Friday night went really well for me though. That's a plus! Of course it was b/c I was out with my new boy K. He took me to this street festival and then to this restaurant that I've been wanting to go to ever since it opened a/b a year ago. It was an Arabic/Moroccon style restaurant where the tables were set up in tent like areas and they were lined up against couches. It was such a relaxing atmosphere and there was lots of room for playing b/c we were in the corner sitting together. It's very cute how we always want to be so close to each other. He kept touching my back, arms, legs while we were sitting and it was making me so horny. As soon as I get the glazed look in my eyes though he can't help himself. He made me cum in 3 mins, I swear, when he put his fingers in me...crazy shit. There was a belly dancer there who came a/r to all the tables and danced for people. I got up to dance with her and she put that belt thingy on me so that I could get the feeling of it. It was fun. Our night, that started @ 8pm, lasted till 10.30am the next day. We didn't even go back to his place, not that we needed to exactly. When the sun came up we went for breakfast and walked to this park and just talked shit, made out some more and laughed a/b everything. I feel like a teenager when I'm with him. @ one point he asked me what I thought a/b us or what was going on..how I felt a/b our connection. He does alot of the talking when it comes to us so I guess he needed something from me, so I told him. I told him that nobody has every been able to understand me and the fact that he does is so refreshing. He just gets me and that's so rare for me. I told him that he has a way with me, he makes me happy and puts me @ ease. I also told him that I'm usually drawn to difficult and emotionally draining relationships and that for the first time in a long time I'm not...and that it's really good. We're on the same page. I've passed through my previous phase obviously, otherwise I would have found myself with another one like the last. That's good news for me. He told me that being with me feels so surreal, like it's all a dream. It's true, it's like nobody else in the world exists when we're together...it's such a weird feeling for me. It's very intense. Even down to when he makes me cum, my eyes start to tear...that's how deeply I feel him. It's so fucked! One day @ a time though.

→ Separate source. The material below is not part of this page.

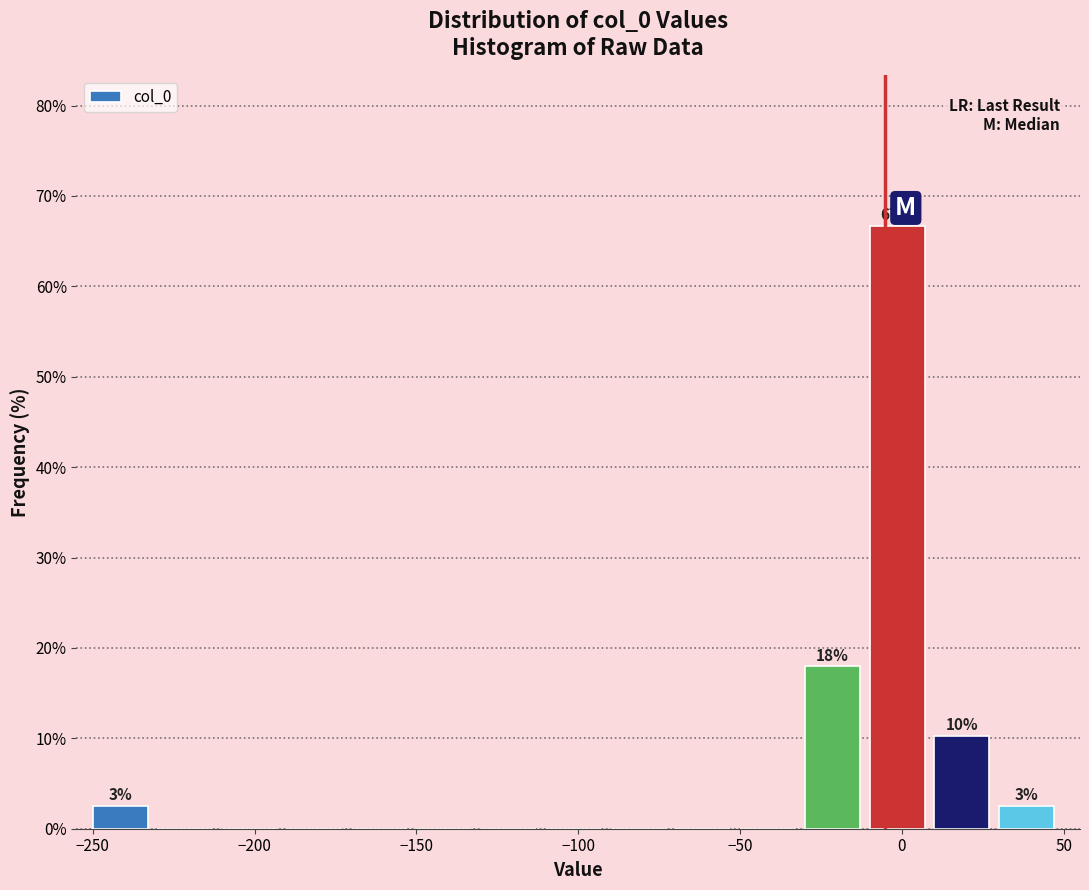

Over which range of the x-axis is the bar tallest?

-10 to 10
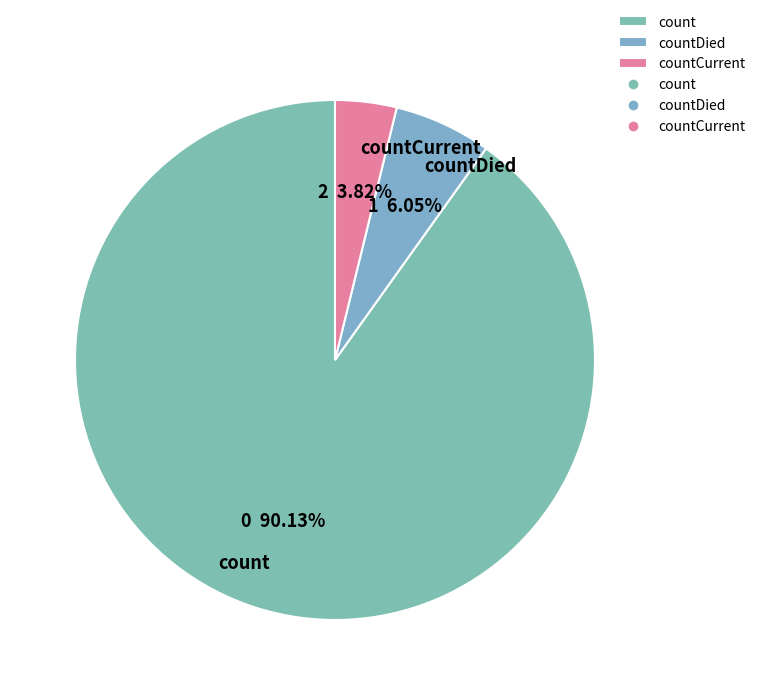

True or false: countDied accounts for 6% of the total.

True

Yesterday was my chill day. I bought some stuff I need to work on a script I'm writing. I also bought some inpirational books too...just something to give me some insight when I'm feeling down or out of place. I rented 'Butterfly Effect' too which tripped me out huge, until the end. The movie was terrible except for the last 5mins of it. Everything a/b it was awful to think a/b or watch. I thought it was going to be a total waste but it managed to redeem itself...thank fuck. I was also surprised that I could watch Ashton and NOT think a/b his Kelso character from That 70's show. He did a good job. It was an interesting theory too. I guess I'd recommend it, if you can handle dark plot lines.